MR-runner: a modularized map-reduce job management tool

  • Authors:
  • Xinsheng Yang;Wei Wang;Lijie Xu;Jie liu;Jun Wei

  • Affiliations:
  • Chinese Academy of Sciences, Beijing, P.R. China;Chinese Academy of Sciences, Beijing, P.R. China;Chinese Academy of Sciences, Beijing, P.R. China;Chinese Academy of Sciences, Beijing, P.R. China;Chinese Academy of Sciences, Beijing, P.R. China

  • Venue:
  • Proceedings of the 5th Asia-Pacific Symposium on Internetware
  • Year:
  • 2013

Quantified Score

Hi-index 0.00

Visualization

Abstract

Map-Reduce is a powerful solution for processing and analyzing large-scale data. Just as Hadoop and Spark are able to deal with terabyte data and even more. Users only need to complete "map" and "reduce" function, the Map-Reduce framework can finish variety jobs. But many machine learning and data mining algorithms cannot leverage the Map-Reduce framework or it would take large efforts to modify the algorithm itself. This issue can be explained by the following ways: 1. Map-Reduce is a batch operation so that most of Map-Reduce frameworks do not built-in to support iteration. 2. Map-Reduce is absolutely parallel, each vertex cannot obtain all records, so none of them could get the global optimal model.

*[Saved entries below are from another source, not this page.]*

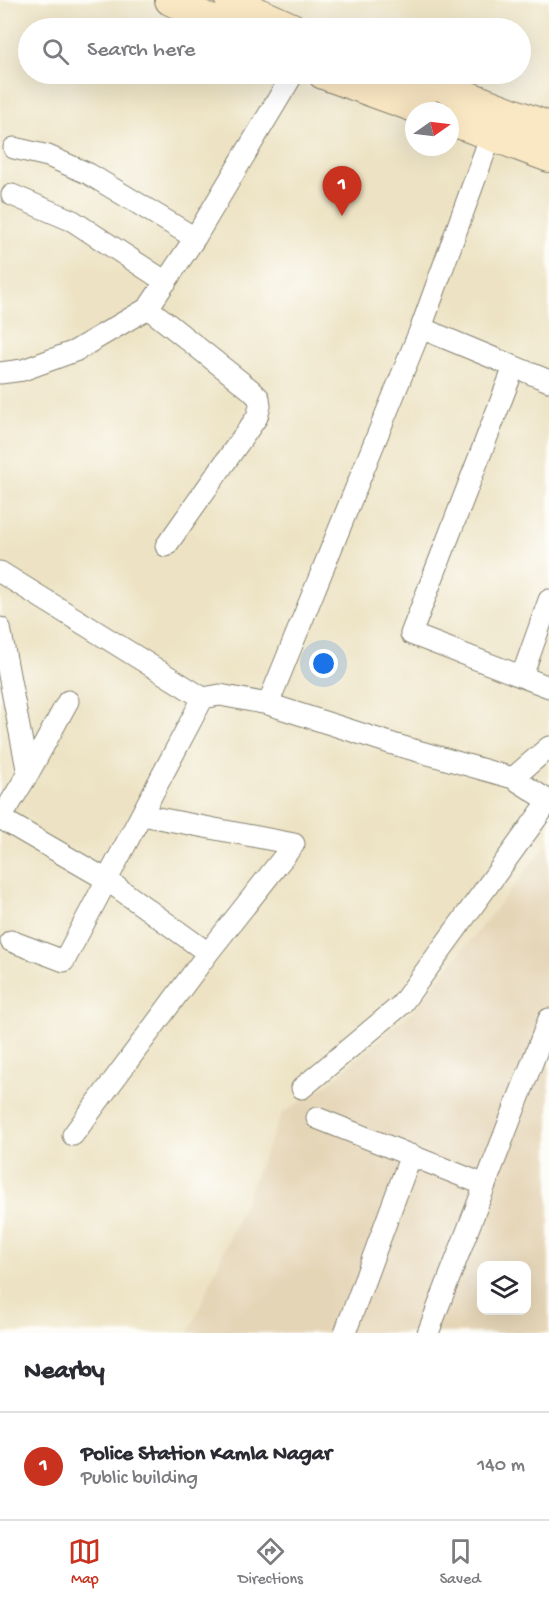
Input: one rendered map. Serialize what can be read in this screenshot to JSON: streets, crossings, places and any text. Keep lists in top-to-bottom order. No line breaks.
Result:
{"north":"right","page":{"search":"Search here","pins":"1","heading":"Nearby","list":[{"mark":"1","name":"Police Station Kamla Nagar","note":"Public building","value":"140 m"}],"nav":["Map","Directions","Saved"]}}
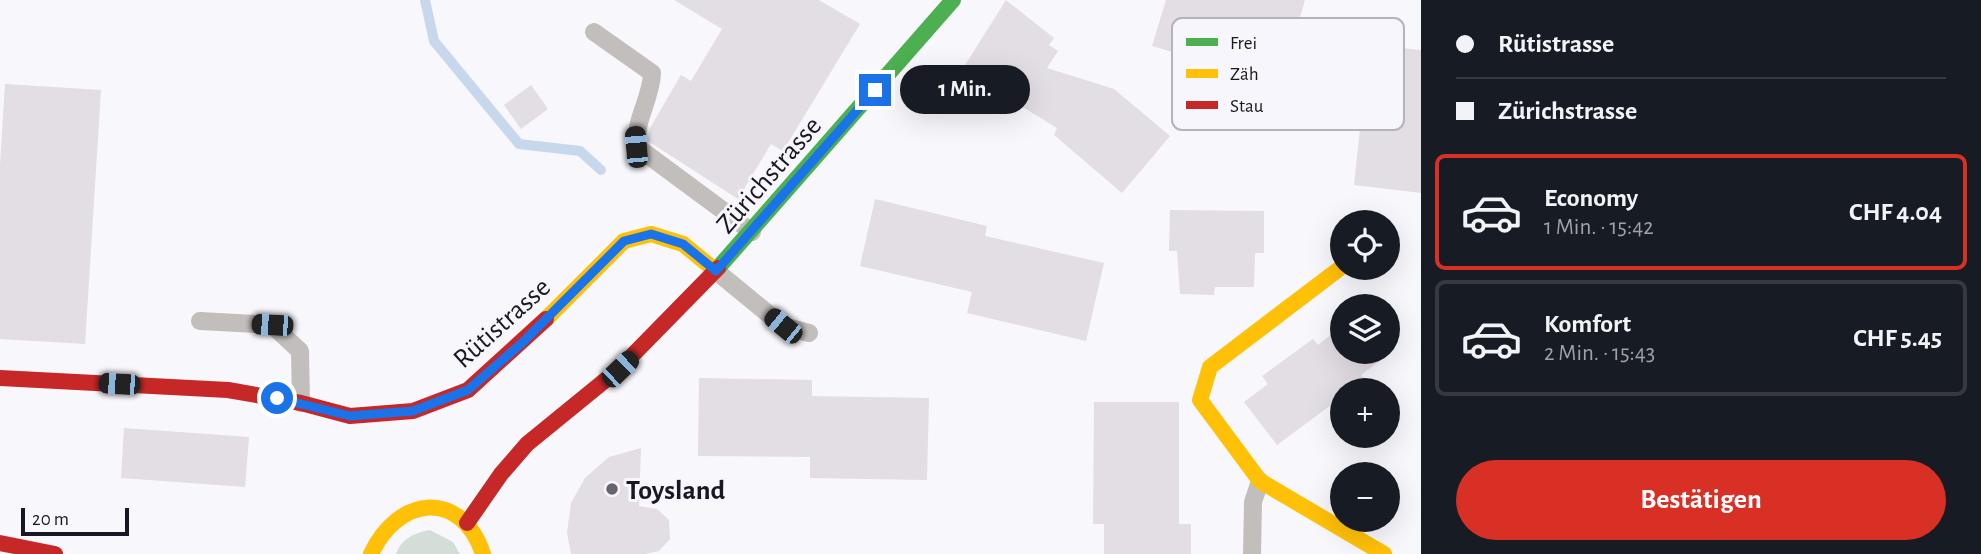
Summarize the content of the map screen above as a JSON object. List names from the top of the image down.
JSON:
{
  "streets": {
    "street": ["Zürichstrasse", "Rütistrasse"]
  },
  "crossings": [
    ["Zürichstrasse", "Rütistrasse"]
  ],
  "places": ["Toysland"],
  "legend": ["Frei", "Zäh", "Stau"],
  "scale_bar": "20 m",
  "page": {
    "banner": ["Rütistrasse", "Zürichstrasse"],
    "bubble": "1 Min.",
    "list": [
      {
        "name": "Economy",
        "note": "1 Min. · 15:42",
        "value": "CHF 4.04"
      },
      {
        "name": "Komfort",
        "note": "2 Min. · 15:43",
        "value": "CHF 5.45"
      }
    ],
    "map_buttons": ["+", "−"],
    "buttons": "Bestätigen",
    "scale": "20 m"
  }
}
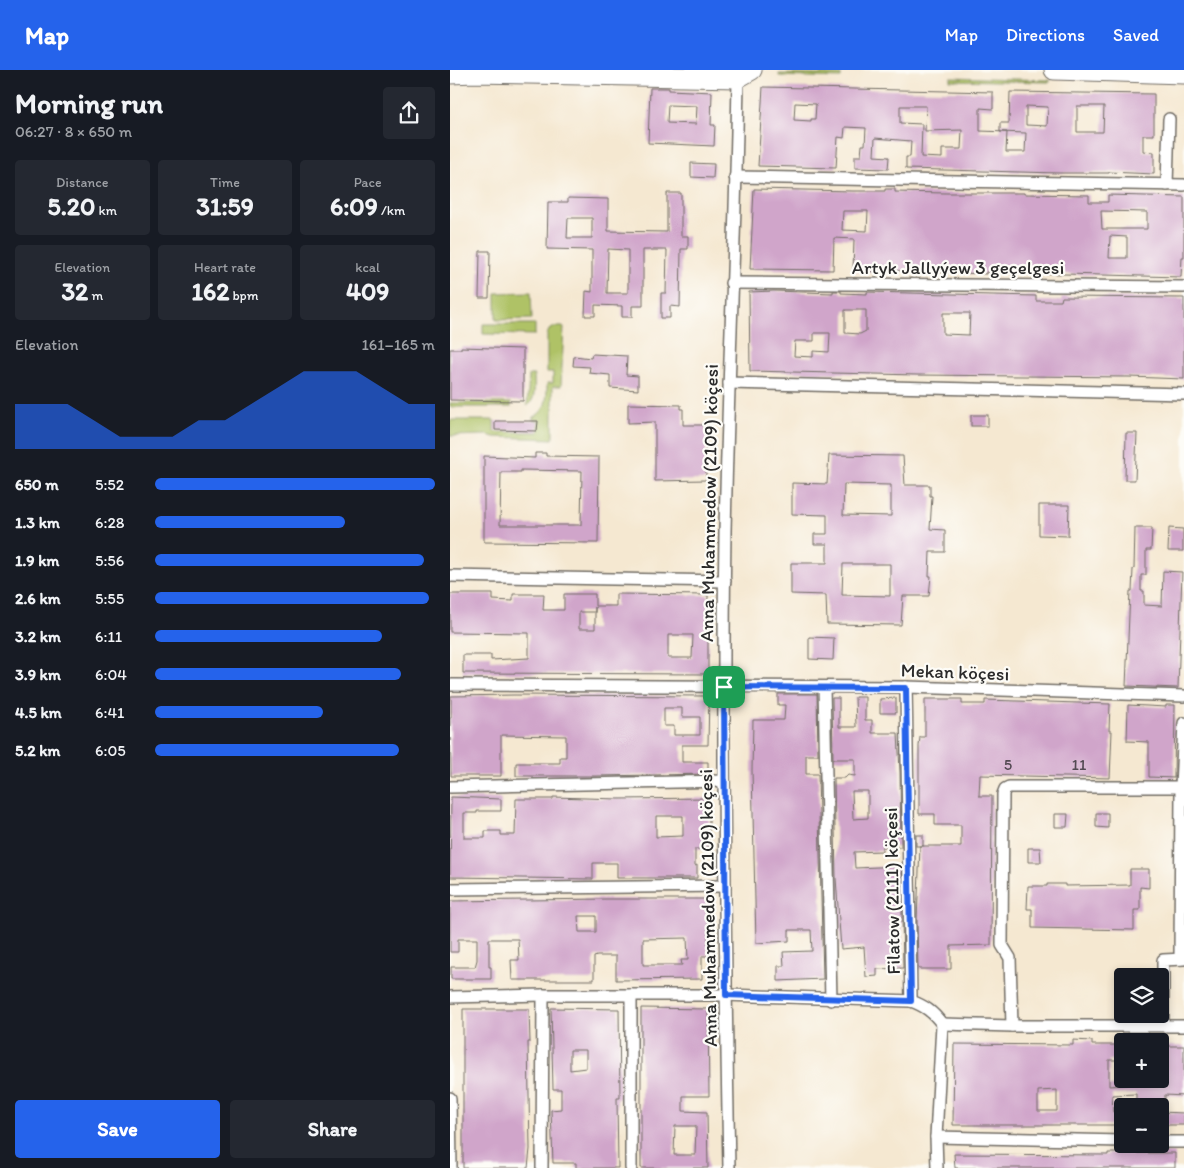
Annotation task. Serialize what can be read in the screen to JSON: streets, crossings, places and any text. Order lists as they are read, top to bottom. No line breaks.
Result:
{"streets":{"street":["Artyk Jallyýew 3 geçelgesi","Anna Muhammedow (2109) köçesi","Mekan köçesi","Filatow (2111) köçesi"]},"crossings":[["Artyk Jallyýew 3 geçelgesi","Anna Muhammedow (2109) köçesi"],["Anna Muhammedow (2109) köçesi","Mekan köçesi"],["Mekan köçesi","Filatow (2111) köçesi"]],"house_numbers":["5","11"],"page":{"header":"Map","nav":["Map","Directions","Saved"],"heading":["Morning run","06:27 · 8 × 650 m"],"stats":[["Distance","5.20 km"],["Time","31:59"],["Pace","6:09 /km"],["Elevation","32 m"],["Heart rate","162 bpm"],["kcal","409"]],"chart":["Elevation","161–165 m"],"list":[{"name":"650 m","note":"5:52"},{"name":"1.3 km","note":"6:28"},{"name":"1.9 km","note":"5:56"},{"name":"2.6 km","note":"5:55"},{"name":"3.2 km","note":"6:11"},{"name":"3.9 km","note":"6:04"},{"name":"4.5 km","note":"6:41"},{"name":"5.2 km","note":"6:05"}],"map_buttons":["+","−"],"buttons":["Save","Share"]}}
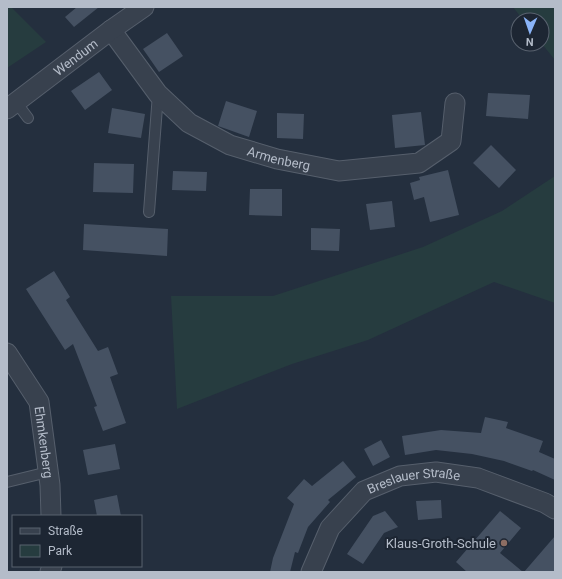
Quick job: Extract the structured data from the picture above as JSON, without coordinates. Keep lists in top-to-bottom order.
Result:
{
  "streets": {
    "street": [
      "Wendum",
      "Armenberg",
      "Ehmkenberg",
      "Breslauer Straße"
    ]
  },
  "crossings": [
    ["Wendum", "Armenberg"]
  ],
  "places": ["Klaus-Groth-Schule"],
  "legend": ["Straße", "Park"],
  "north": "bottom"
}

In this paper, we proposed a job management tool to enable the Map-Reduce framework to support iteration, called "de-parallel". This make the Map-Reduce framework like Hadoop so that Map-Reduce could run more algorithms and support more various tasks. In addition, our tool does not modify the Map-Reduce framework itself. In face MR-Runner interacts with Map-Reduce framework like a "client", therefore MR-Runner could be deployed in any single PC instead of Map-Reduce cluster. We also abstract the mainly interface related to Map-Reduce frameworks, this makes our tool portable to the representative Map-Reduce frameworks.